After he was killed, the medical examiner reportedly found extensive old wounds on the boy’s body. Presumably, nobody took Zymere to see a doctor after he suffered multiple broken ribs. Without treatment, the tetrapod bones simply fused themselves back together, city officials said.

Perkins claimed she didn’t know about the fractured bones and she blamed her son’s previous bruises on Zymere himself, saying he was a “little boy” who occasionally fell down playing. The day he died, according to Perkins, Smith was angry because “her son had defecated in a bucket,” according to DNAInfo New York.

Smith allegedly beat Zymere to a bloody pulp, then hung him from the bathroom door by his tank top. He then ordered Perkins, by her account, to watch TV and read the Bible. She put her son to bed, thinking he was asleep, and read a few passages of Scripture. By the time she took him to St. Luke’s Hospital, hours later, Zymere was already dead.

Mourners at the Church of the Open Door came by the hundreds eulogize “ZyZy.” His obituary recalled a little boy who loved Spider-Man and Teenage Mutant Ninja Turtles. To kill him, the pastor said, was “an act of evil.”

Authorities now say the family lived in squalor. There was no working electricity in the small apartment on West 135th Street in Harlem and they reportedly used an extension cord to siphon power. Social workers discovered rooms infested with mold, rust, and mildew. There was rotting food in the refrigerator.

“I didn’t know how to leave,” Perkins said. “I wish I would’ve known. I wish I would’ve known he was no good… Until you walk a mile in my shoes, you have no right to judge me.”
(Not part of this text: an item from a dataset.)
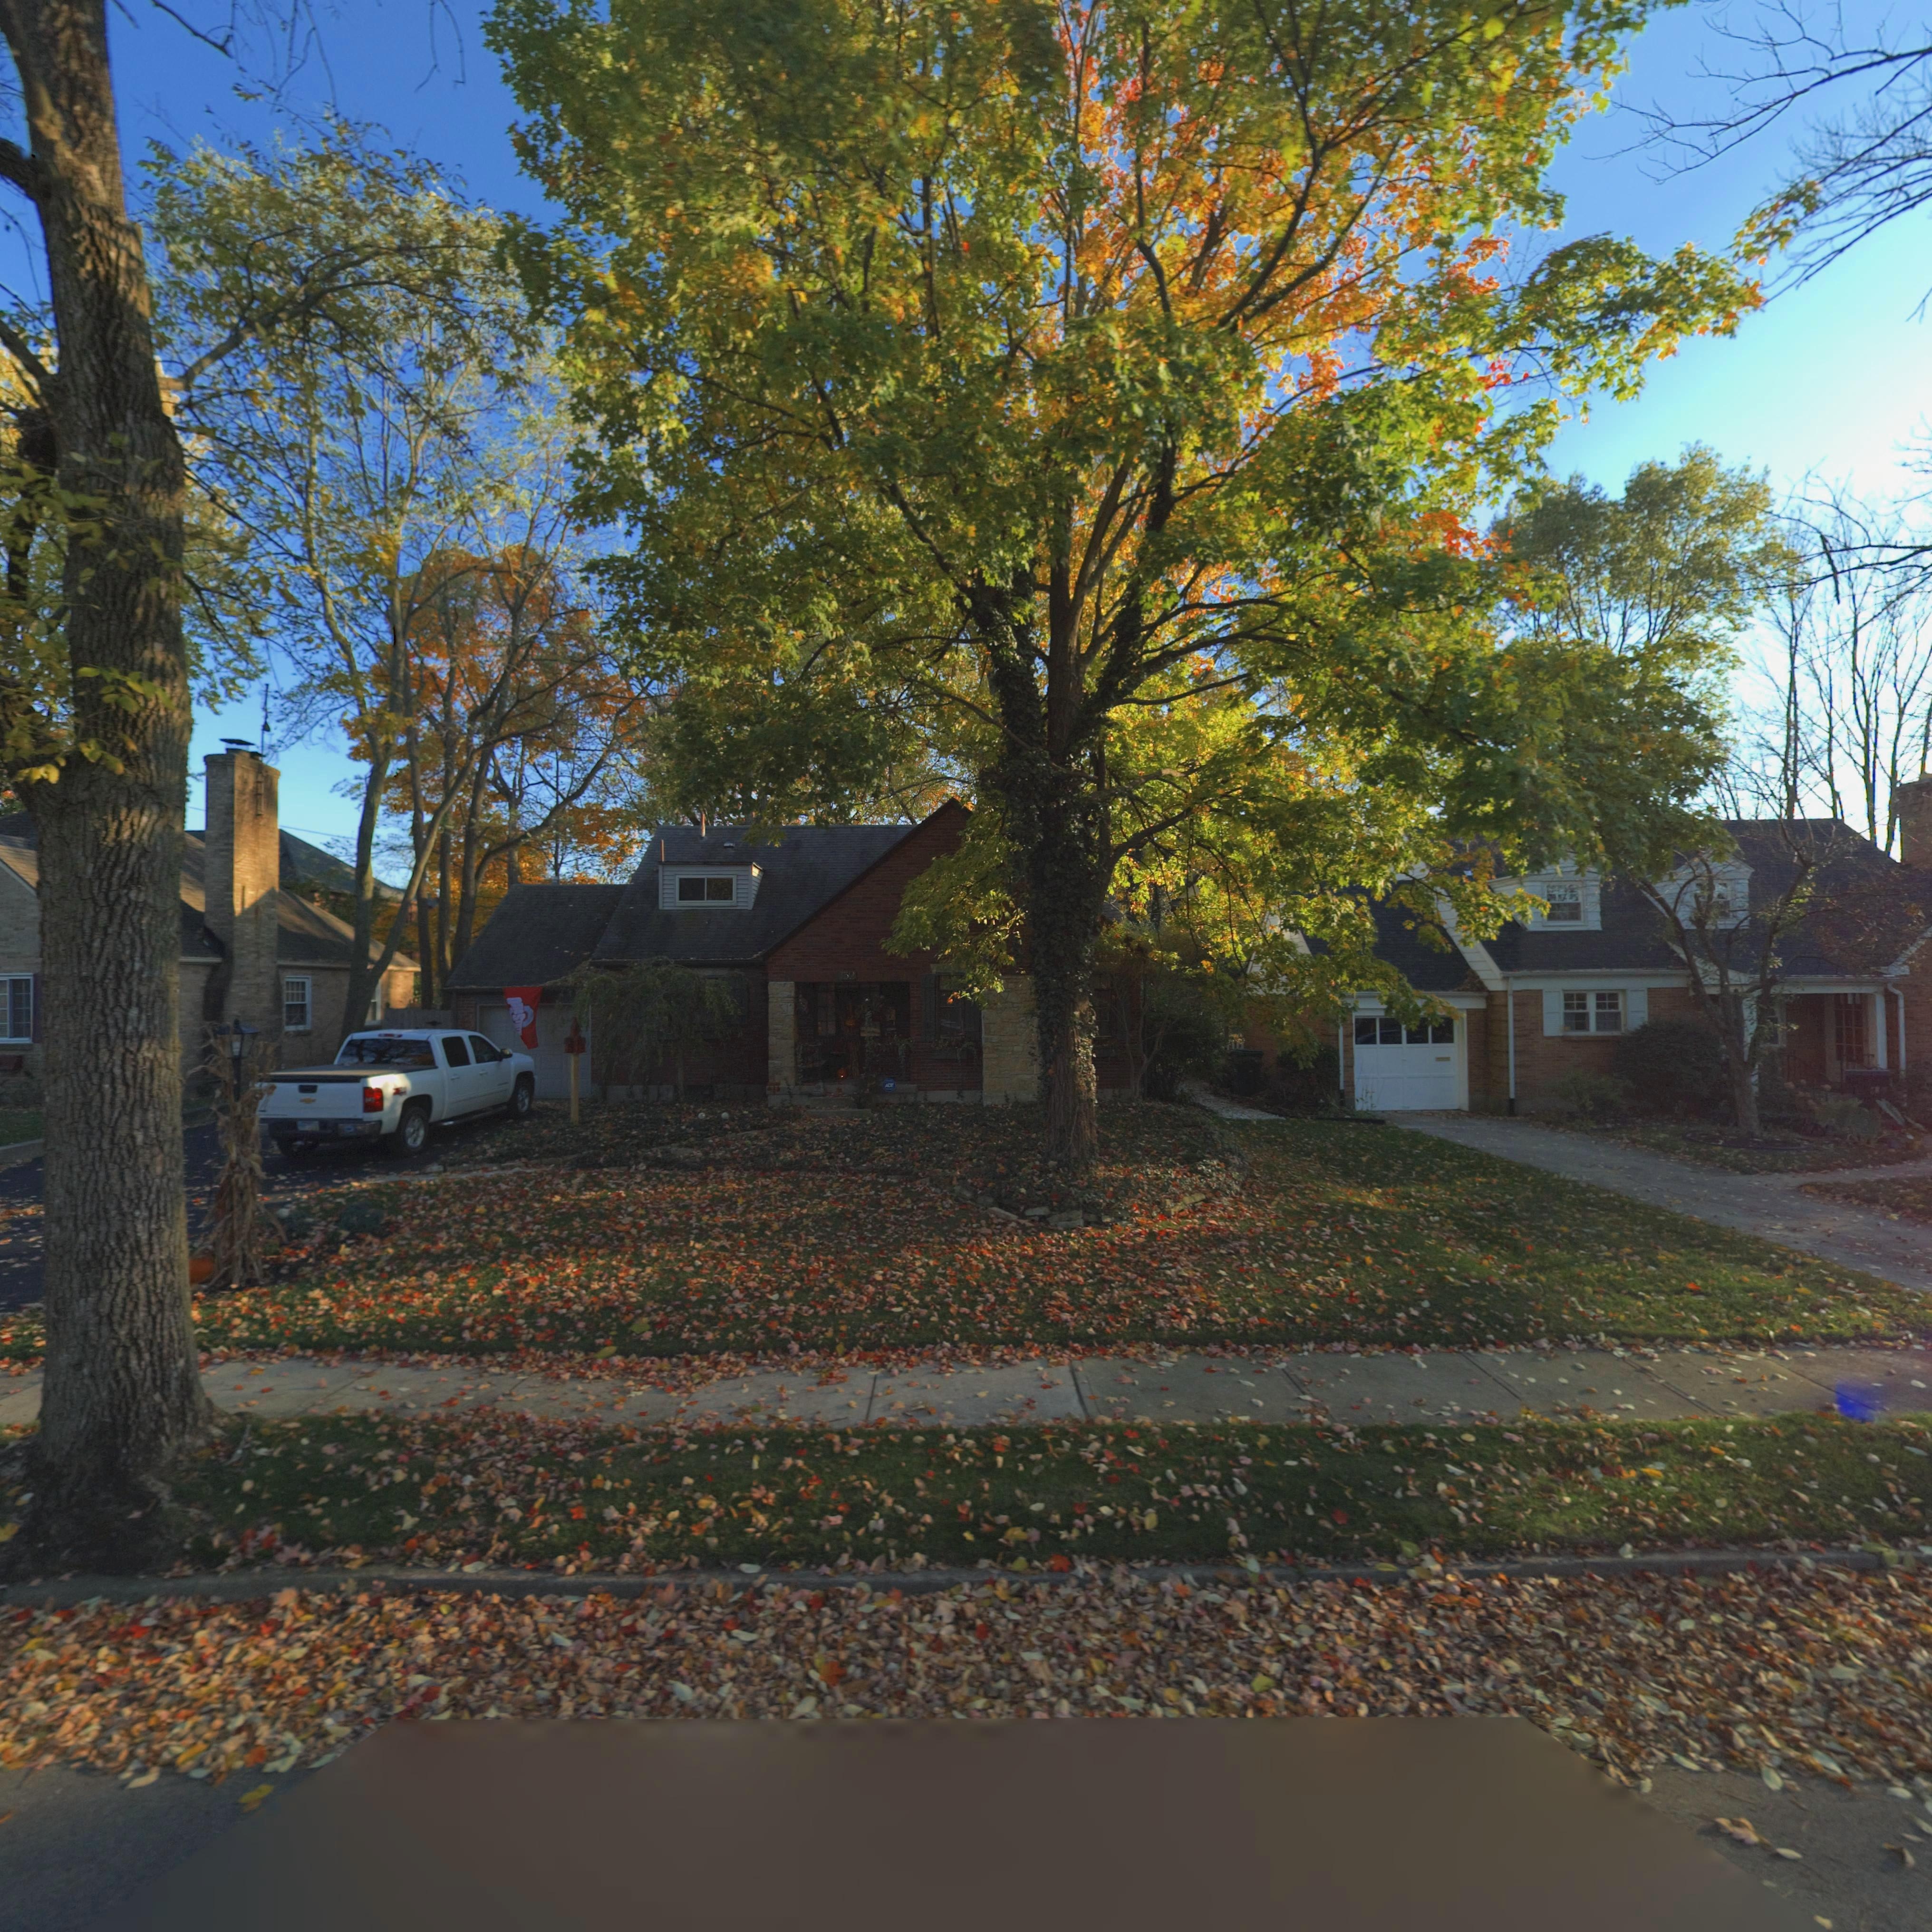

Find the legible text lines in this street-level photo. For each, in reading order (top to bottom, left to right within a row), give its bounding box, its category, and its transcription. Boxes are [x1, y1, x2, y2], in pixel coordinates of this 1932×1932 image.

[840, 971, 855, 980] StreetNumber: 132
The facts of the case are still under investigation and it may fall to a jury to decide whether Perkins had a hand in her son’s murder. Quite often, in instances of child abuse, domestic violence is also an element. In court, Perkins said she feared Smith.

But if she could not free her son, the system should have. Zymere’s death, by every account and conceivable measure, was a predictable and avoidable tragedy—carried out by a litany of unindicted co-conspirators. The system did not simply let Zymere down. It killed him.

Citing the ongoing investigation, Mayor de Blasio refused to answer most questions or offer details about what happened. His ACS commission said even less.

“From the very first day I started as commissioner I charged my agency and all my partners to treat every child we work with as if it is their own child,” Carrion said. “These children are no different than our own.”

Carrion is right. These are our children and it is our job to protect them—even against their parents and caregivers.

I hate broomsticks, but not nearly as much as I despise government bureaucrats who float lofty, defensive statements when when a child is murdered.